Being able to write and test code snippets in your Web browser in collaboration with others anywhere in the world is an empowering experience. This is especially true when the tool is free for anyone to use. I can see no better way for developers to learn new languages or code better applications when the old-school barriers of software and hardware are removed.
- JQuery 1.x to 2.x
- Prototype 1.6 & 1.7
- YUI 2.8 to 3.8
- Dojo 1.5 to 1.9
You can also set your HTML DTD as:
- HTML 4.01
JSFiddle also supports AJAX request testing in JSON, JSONP, HTML, and XML formats.
Collaboration-wise, JSFiddle allows you to invite friends and to communicate with voice if you sign up for an account. Cool stuff!
SQL Sandbox Tool:
SQL Fiddle was created and is actively maintained by Jake Feasel.

**Instructions**.
A – According to the article on online code testing tools, who created and actively maintains SQL Fiddle?
B – Carry the article on online code testing tools forward from its last sentence.
The listing that follows is separate material, not part of the article on online code testing tools.

**Input data**.

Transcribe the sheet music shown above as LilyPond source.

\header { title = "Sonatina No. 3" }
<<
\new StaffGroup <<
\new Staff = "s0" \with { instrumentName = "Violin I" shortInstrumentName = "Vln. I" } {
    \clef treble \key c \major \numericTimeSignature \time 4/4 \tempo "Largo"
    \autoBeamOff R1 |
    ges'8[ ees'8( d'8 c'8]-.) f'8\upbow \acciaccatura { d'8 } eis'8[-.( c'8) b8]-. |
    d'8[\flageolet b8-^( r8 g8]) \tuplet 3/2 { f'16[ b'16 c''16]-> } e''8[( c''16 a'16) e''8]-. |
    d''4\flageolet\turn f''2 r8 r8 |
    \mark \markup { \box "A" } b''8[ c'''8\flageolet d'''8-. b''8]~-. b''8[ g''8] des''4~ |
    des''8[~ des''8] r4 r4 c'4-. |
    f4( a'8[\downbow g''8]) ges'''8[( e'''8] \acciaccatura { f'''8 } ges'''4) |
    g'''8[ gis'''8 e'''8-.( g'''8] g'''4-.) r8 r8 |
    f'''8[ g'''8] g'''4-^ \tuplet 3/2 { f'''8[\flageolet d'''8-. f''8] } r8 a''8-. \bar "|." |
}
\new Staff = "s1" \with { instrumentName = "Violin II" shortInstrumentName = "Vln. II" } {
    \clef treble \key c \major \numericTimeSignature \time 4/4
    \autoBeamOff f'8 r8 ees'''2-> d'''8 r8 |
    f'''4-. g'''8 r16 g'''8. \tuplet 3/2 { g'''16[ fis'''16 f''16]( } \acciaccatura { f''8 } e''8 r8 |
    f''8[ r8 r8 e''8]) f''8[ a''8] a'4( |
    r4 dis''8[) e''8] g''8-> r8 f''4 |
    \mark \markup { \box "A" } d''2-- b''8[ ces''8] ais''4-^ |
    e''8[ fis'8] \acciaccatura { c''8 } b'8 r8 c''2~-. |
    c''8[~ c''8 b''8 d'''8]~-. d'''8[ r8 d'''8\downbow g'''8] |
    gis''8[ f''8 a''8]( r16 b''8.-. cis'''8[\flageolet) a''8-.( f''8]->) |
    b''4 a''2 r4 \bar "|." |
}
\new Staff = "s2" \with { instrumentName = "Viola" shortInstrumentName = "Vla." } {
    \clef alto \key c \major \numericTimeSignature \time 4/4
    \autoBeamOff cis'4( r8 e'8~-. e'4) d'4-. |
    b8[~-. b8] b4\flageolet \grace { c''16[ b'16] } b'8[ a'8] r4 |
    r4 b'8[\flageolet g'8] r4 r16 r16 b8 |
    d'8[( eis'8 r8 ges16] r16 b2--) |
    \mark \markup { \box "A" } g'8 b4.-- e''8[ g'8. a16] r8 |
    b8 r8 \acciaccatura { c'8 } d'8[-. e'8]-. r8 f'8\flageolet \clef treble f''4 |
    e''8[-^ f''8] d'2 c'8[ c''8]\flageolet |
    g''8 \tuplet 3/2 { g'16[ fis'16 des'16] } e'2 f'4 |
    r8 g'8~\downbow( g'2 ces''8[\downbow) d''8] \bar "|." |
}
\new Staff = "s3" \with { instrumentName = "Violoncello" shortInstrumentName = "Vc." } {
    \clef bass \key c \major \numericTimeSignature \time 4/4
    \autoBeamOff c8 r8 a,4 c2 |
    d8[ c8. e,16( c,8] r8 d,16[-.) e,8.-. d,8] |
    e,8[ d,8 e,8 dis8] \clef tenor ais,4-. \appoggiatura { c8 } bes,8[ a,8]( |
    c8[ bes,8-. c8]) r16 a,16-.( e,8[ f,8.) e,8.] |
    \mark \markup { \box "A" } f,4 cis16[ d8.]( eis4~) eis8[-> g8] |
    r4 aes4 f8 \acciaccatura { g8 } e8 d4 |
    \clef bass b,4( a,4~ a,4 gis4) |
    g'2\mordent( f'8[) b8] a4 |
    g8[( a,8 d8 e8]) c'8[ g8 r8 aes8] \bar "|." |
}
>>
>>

**Responses to the tasks**.
A – Jake Feasel

B –
As with the other tools mentioned here, you can use this tool specifically to prototype, test, share, and collaborate on SQL scripts. You do not need to own resource-intensive software such as SSMS (SQL Server Management Studio) or Oracle to test your scripts. This is a huge advantage if, for example, you are looking to code cross-platform SQL.
SQL Fiddle Supports:
- SQL Server 2008, 2012
- MySQL 5.1 to 5.6
- Oracle 11g
- PostgreSQL 8.3 to 9.3
.NET Sandbox Tool:
I am not entirely sure who the developer is for this, but they have done an outstanding job! Here is a link to the .NET Fiddle about page.
This tool supports C# and VB.NET scripts as a console tool. Note that only .NET 4.5 is currently supported.
The advantage of this tool is that you don’t have to install Visual Studio on your machine, and that you don’t have to start it up and create a new project each time you want to test a code snippet. You can also share your code with others and work on snippets together in real-time using TogetherJS. I am not aware of any other such tool available today (including the newly released Visual Studio Online).
Two additional features of .NET Fiddler that I really like are:
- The real-time validation of your code as you write it
- Intellisense! You can get a list of options for a method by typing the .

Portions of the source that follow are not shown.